Inspired by his visit to the Vermeer Center Delft, where copies of Vermeer’s entire oeuvre are displayed in a single gallery, Dr. Shin-Ichi Fukuoka determined to bring the experience to Japan—but with an additional twist. The Vermeer Center Ginza would not be displaying copies, but Re-creates, digitally (re)mastered images intended to be closer to the original state of the painting than the originals themselves.
Vermeer: Realm of Light opened in Ginza, in the heart of Tokyo, in 2012. To date, the exhibition has welcomed more than half a million visitors, a testament to the borderless and enduring appeal of Vermeer. After its residency in Ginza, the exhibition has toured through a number of cities in Japan, giving visitors the opportunity to immerse themselves in the art of Vermeer—something quite impossible otherwise in a country where there are no original Vermeer paintings.

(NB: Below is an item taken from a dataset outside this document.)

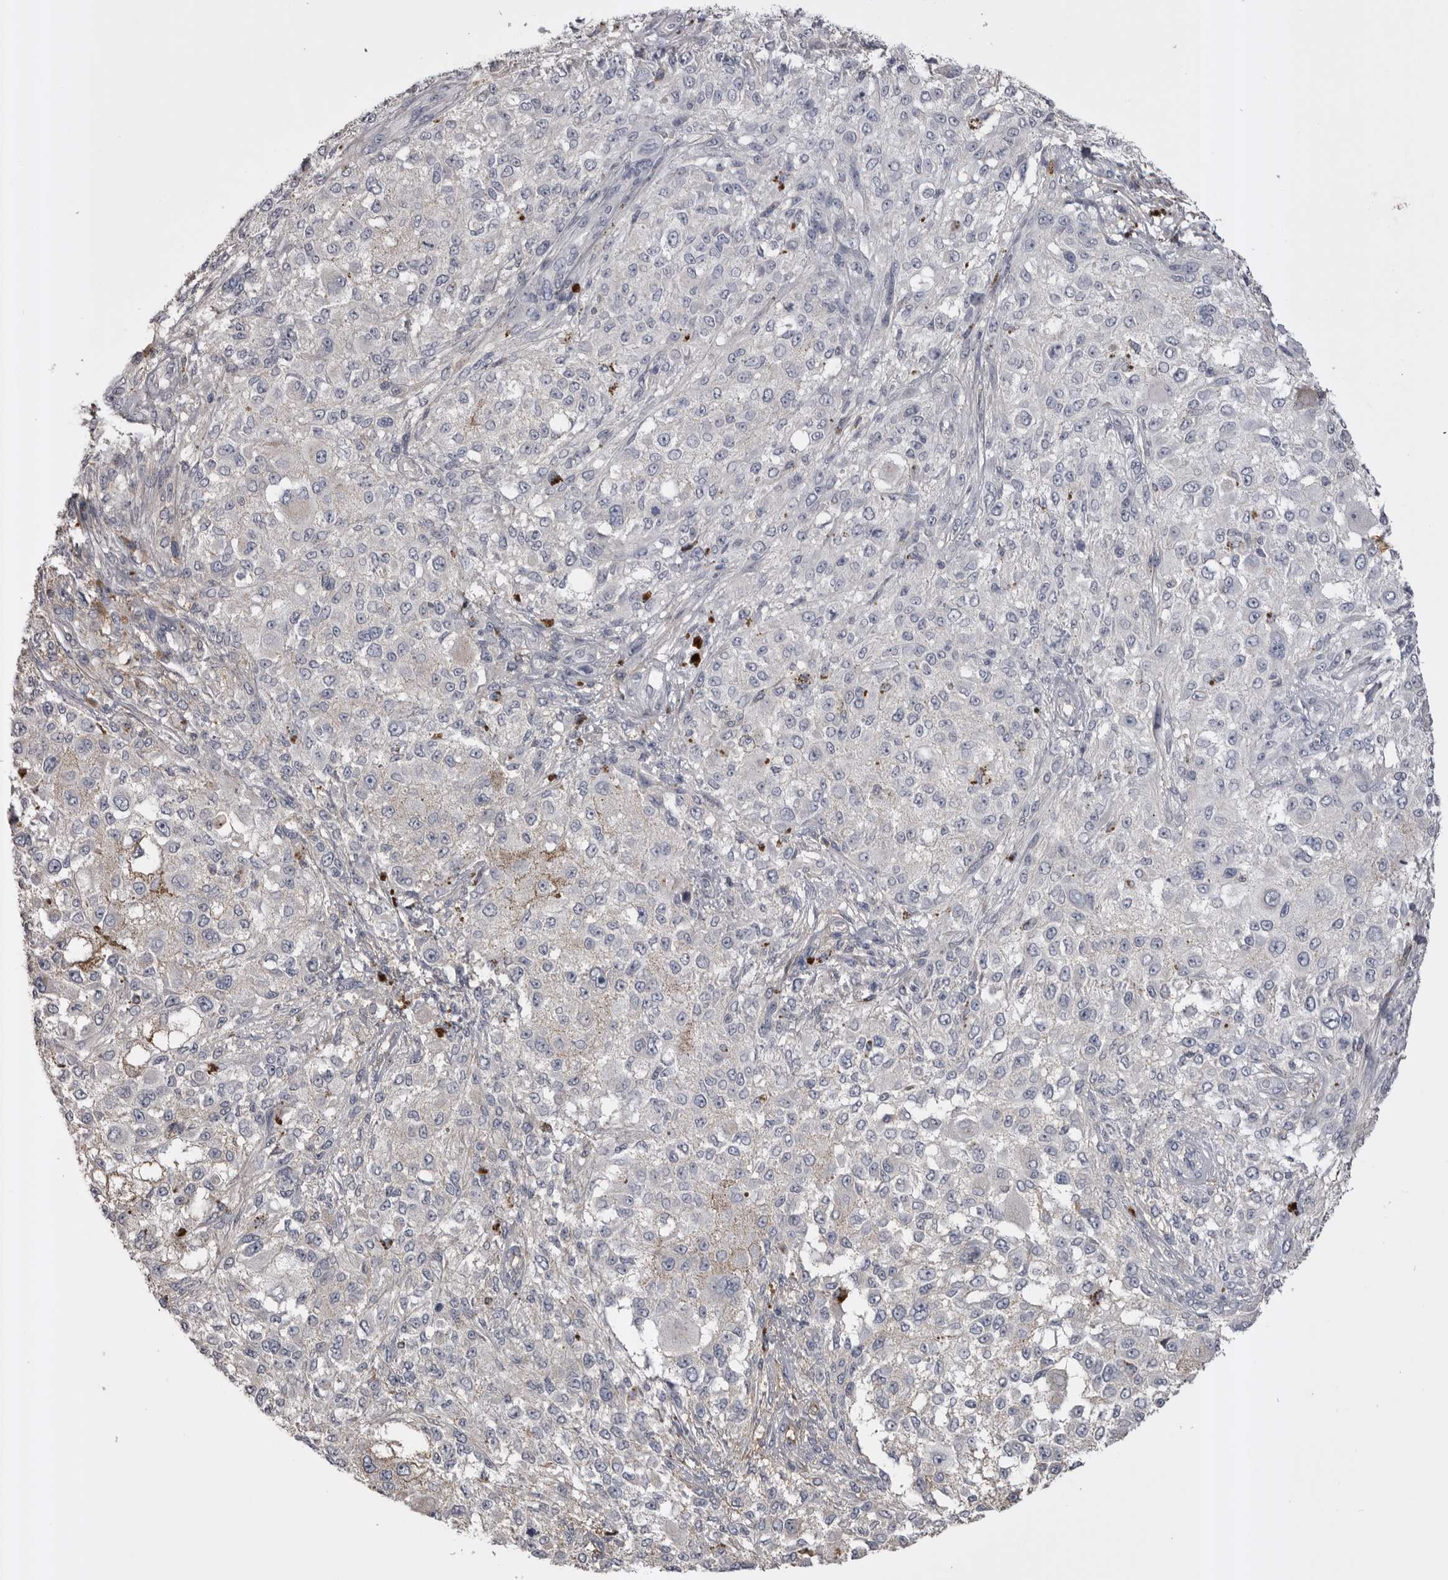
{"staining": {"intensity": "negative", "quantity": "none", "location": "none"}, "tissue": "melanoma", "cell_type": "Tumor cells", "image_type": "cancer", "snomed": [{"axis": "morphology", "description": "Necrosis, NOS"}, {"axis": "morphology", "description": "Malignant melanoma, NOS"}, {"axis": "topography", "description": "Skin"}], "caption": "A high-resolution histopathology image shows immunohistochemistry staining of melanoma, which shows no significant positivity in tumor cells.", "gene": "AHSG", "patient": {"sex": "female", "age": 87}}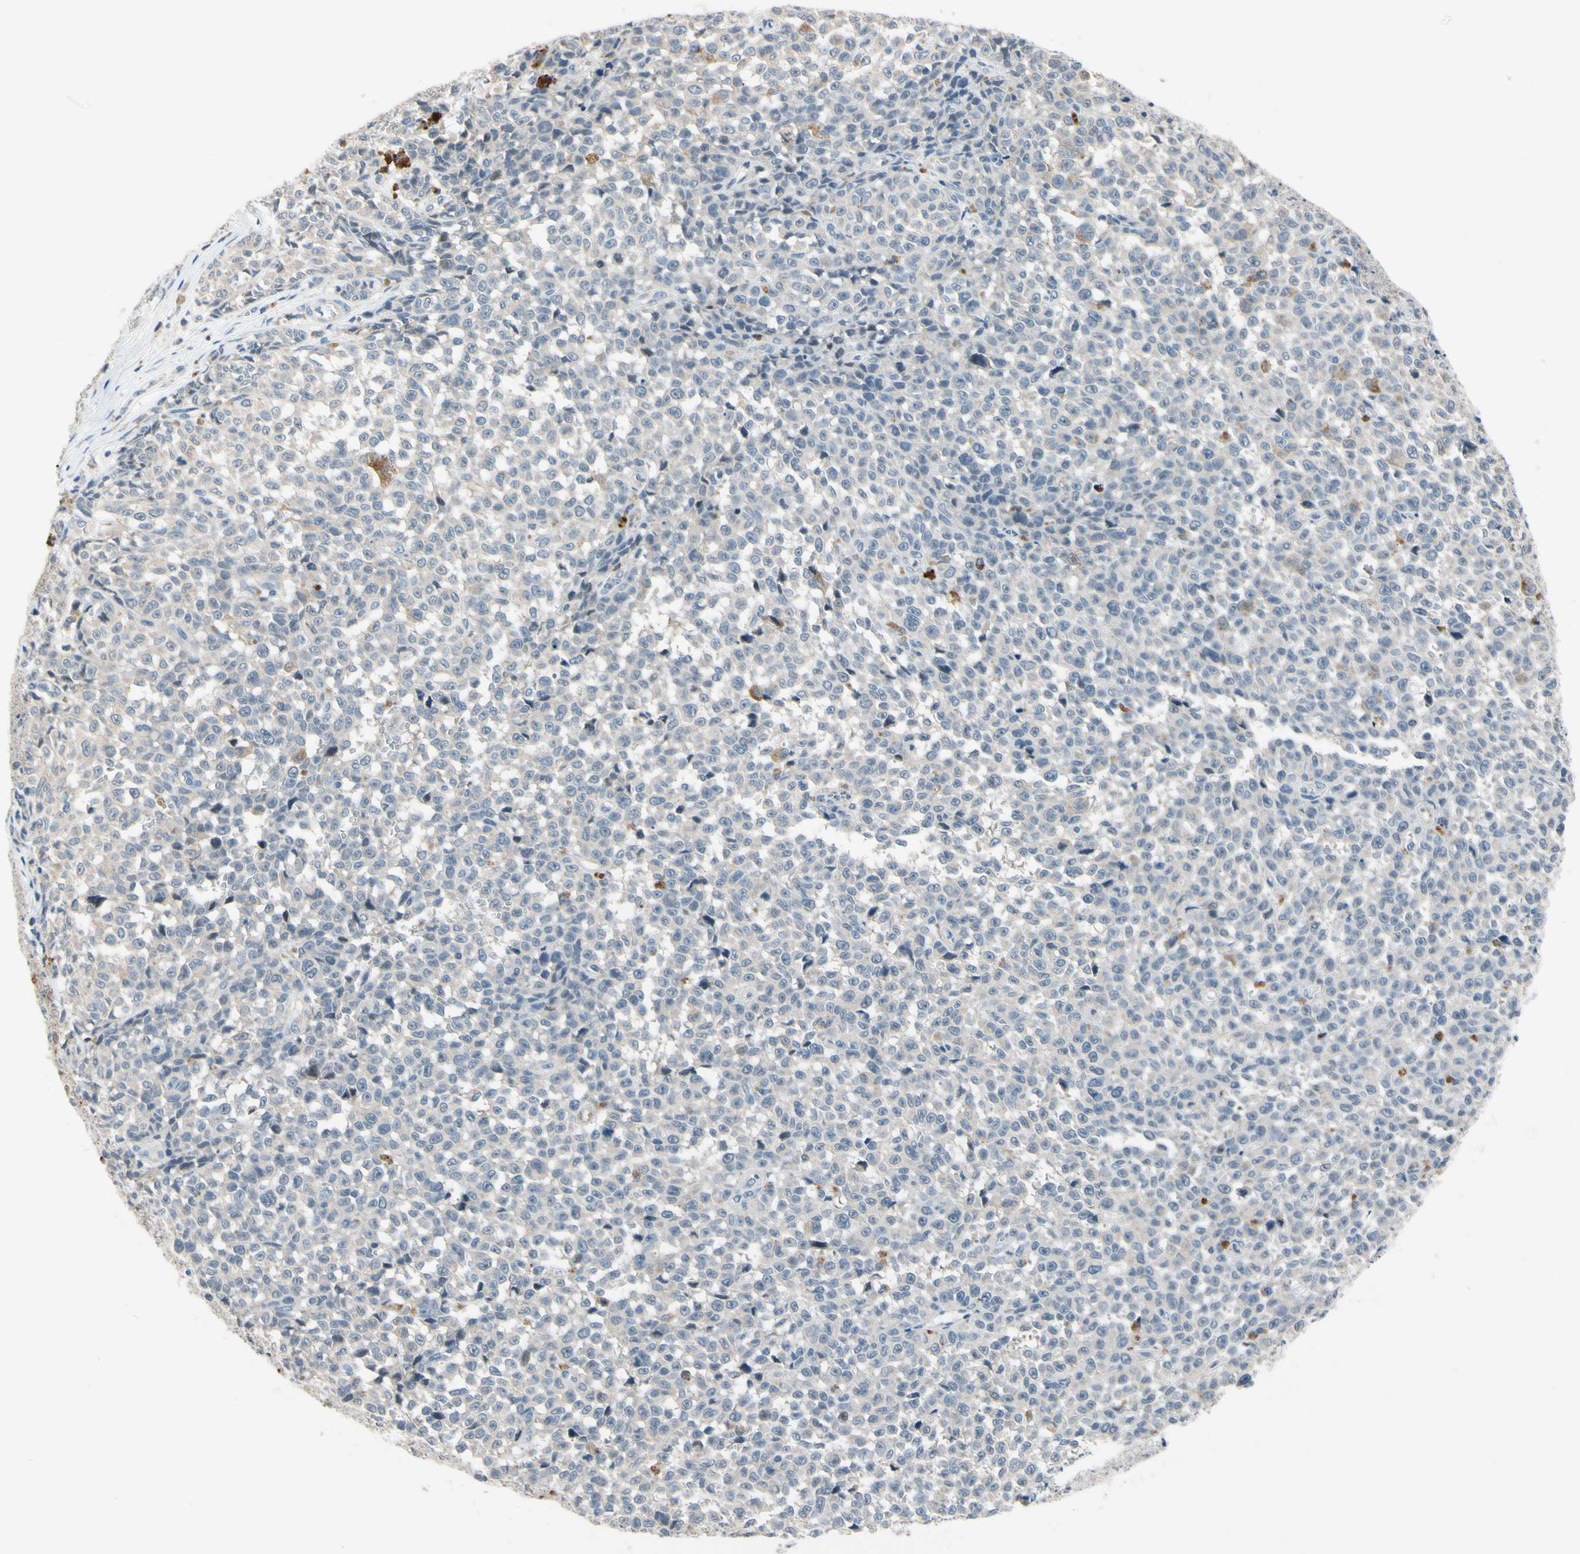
{"staining": {"intensity": "negative", "quantity": "none", "location": "none"}, "tissue": "melanoma", "cell_type": "Tumor cells", "image_type": "cancer", "snomed": [{"axis": "morphology", "description": "Malignant melanoma, NOS"}, {"axis": "topography", "description": "Skin"}], "caption": "Tumor cells show no significant protein staining in malignant melanoma.", "gene": "SLC27A6", "patient": {"sex": "female", "age": 82}}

The idea behind the exhibition was to understand Vermeer in the contexts of motion and history—or, as Dr. Fukuoka says, dynamic equilibrium. “When I looked at his works of art, re-created, the blues and reds and yellows just as bright or as subtle as he painted them, in chronological order, I felt like I suddenly understood what it was that Vermeer had been trying to do”, says Dr. Fukuoka. “I think he was more of a scientist than an artist. He was living in a time with no photography, but he worked almost like a photographer. Rather than the standard stance of the artist – attempting to project his own interpretation of the world onto his subjects – he simply documented the world as it appeared, paying equal attention to every detail. He is not the self-projecting artist but the neutral lens of the camera. And I see that as a very scientifically oriented approach for the age in which he lived”.